Même si elle est récente, la légitime existence de la Palestine est devenue, également, une exigence non négociable. Elle est née d’une erreur impardonnable : l’établissement d’implantations juives après la guerre de Six Jours (1967). Les Israéliens ont laissé des colons s’y installer plutôt que de considérer les territoires conquis comme un moyen d’échange contre une paix véritable. Cette attitude se trouvait confortée, il est vrai, par la position des pays arabes, proclamant, depuis 1948: pas de négociation, pas de reconnaissance, pas de paix. Leur objectif – tout en refusant l’existence d’un Etat palestinien à côté d’un Etat juif – tenait en deux propositions complémentaires : détruire « l’entité sioniste » et jeter les juifs à la mer. Après 1967, les Arabes des territoires occupés décidèrent de prendre leur destin en main. Ne vivaient-ils pas en étrangers sur leur terre morcelée par les implantations? Ainsi, Israël a été le facteur déterminant dans l’apparition du sentiment national palestinien. L’insoutenable refus arabe se transformait en une revendication nationale parfaitement légitime : la création d’un Etat palestinien… tout en maintenant vivace la négation de la légitime existence d’Israël.

Evacuation de 95 à 97 % de la Cisjordanie et de Gaza, abandon des quartiers arabes de la vieille ville de Jérusalem, acceptation du contrôle palestinien de l’esplanade des Mosquées, retour de 150 000 Arabes en Israël (regroupement familial) et participation financière à l’installation des réfugiés en Palestine ou dans les pays voisins : telles étaient les propositions du Premier ministre israélien Ehud Barak, l’an passé, à Camp David et à Taba (Egypte). La paix était à portée de la main. Yasser Arafat jugea cependant ces concessions insuffisantes. Il demandait aussi que 3 600 000 réfugiés arabes soient réinstallés en Israël.

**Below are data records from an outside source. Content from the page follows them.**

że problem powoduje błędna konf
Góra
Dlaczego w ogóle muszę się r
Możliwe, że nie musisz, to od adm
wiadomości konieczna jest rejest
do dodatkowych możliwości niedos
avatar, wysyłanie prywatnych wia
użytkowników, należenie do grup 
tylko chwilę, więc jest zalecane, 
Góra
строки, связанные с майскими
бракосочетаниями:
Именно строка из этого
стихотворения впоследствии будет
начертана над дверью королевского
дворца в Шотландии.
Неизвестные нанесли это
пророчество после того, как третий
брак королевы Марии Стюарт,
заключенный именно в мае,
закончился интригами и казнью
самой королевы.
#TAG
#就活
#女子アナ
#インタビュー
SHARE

Autrement dit, il exigeait la disparition du caractère national juif de l’Etat hébreu, réaffirmant sans fard son refus de la légitime existence d’Israël. Nos médias ne mentionnèrent pratiquement pas les propositions d’Ehud Barak. Ils ne s’interrogèrent pas davantage sur le sens de leur rejet. Ils se contentèrent, ils se contentent, avec un pathos et une insistance dont ils n’usent pour aucun autre conflit (Algérie, Afghanistan, Balkans…) de condamner la violence, parfois disproportionnée, de Tsahal face à la violence des Palestiniens.

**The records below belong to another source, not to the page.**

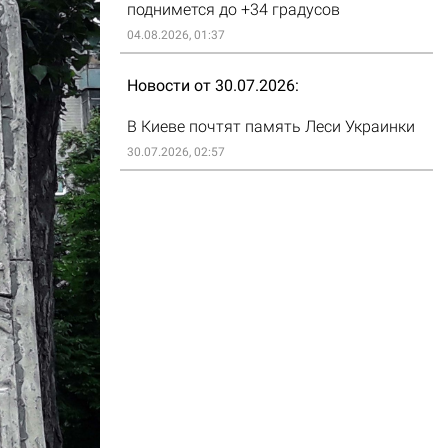
поднимется до +34 градусов
04.08.2026, 01:37
Новости от 30.07.2026
В Киеве почтят память Леси Украинки
30.07.2026, 02:57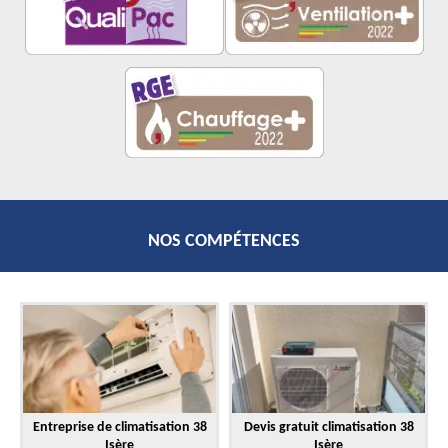
NOS COMPÉTENCES
Entreprise de climatisation 38
Devis gratuit climatisation 38
Isère
Isère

Pleurer sur la Shoah en faisant retentir un chant funèbre, c’est bien. Reste que les rescapés de 1945 n’ont trouvé nulle part où aller et que la Grande-Bretagne s’opposait à leur entrée en Palestine. A ce jour, aucun gouvernement européen n’a dit clairement que la légitime existence de l’Etat d’Israël était non négociable. Alors qu’un quasi-silence radiotélévisé a accueilli les propositions de Barak, Ariel Sharon est continuellement vilipendé. Quant au Pape, il écoute sans broncher les vitupérations antisémites du président syrien. Cet antisionisme rampant a deux sources. L’une, culturelle, se confond avec deux mille ans d’antijudaïsme chrétien. L’autre est une séquelle de la propagande soviétique. A partir de 1949, Moscou se veut le meilleur défenseur de la cause arabe, remettant en vigueur son antisionisme doctrinal dont s’emparent les orphelins d’une certaine gauche. A l’antisémitisme d’hier, compromis par les crimes nazis, se substitue un antisionisme qui offre le moyen d’en faire sans l’avouer.

Aujourd’hui, l’Europe a le devoir moral d’affirmer la reconnaissance de la légitime existence d’Israël et de l’Etat palestinien, condition préliminaire et non négociable de la paix. Encore faut-il que la publicité de cette politique soit répercutée avec toute la vigueur nécessaire par les médias. On m’objectera, à juste titre, qu’ils sont libres. Faudrait-il en conclure, devant un déséquilibre manifeste, que le vieil antisémitisme tente de revivre dans un antisionisme doctrinal en souillant le débat public ?

Par Jérôme Grynpas, professeur de philosophie.